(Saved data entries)
****************

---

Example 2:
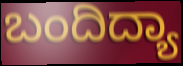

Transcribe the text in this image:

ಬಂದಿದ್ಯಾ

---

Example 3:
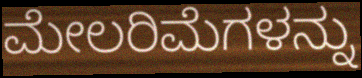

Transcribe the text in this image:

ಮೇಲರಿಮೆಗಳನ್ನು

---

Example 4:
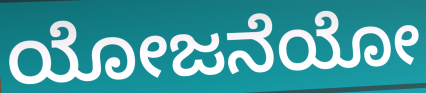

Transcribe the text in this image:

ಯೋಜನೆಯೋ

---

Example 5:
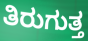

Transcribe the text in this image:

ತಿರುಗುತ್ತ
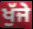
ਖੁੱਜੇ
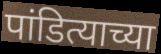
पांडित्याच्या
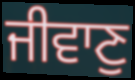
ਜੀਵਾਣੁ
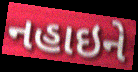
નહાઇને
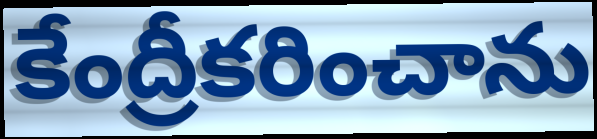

****************

Show a copy of each line from the records above in which the string "Example" occurs.

• OUTPUT FOR THIS TASK:
Example 2:
Example 3:
Example 4:
Example 5:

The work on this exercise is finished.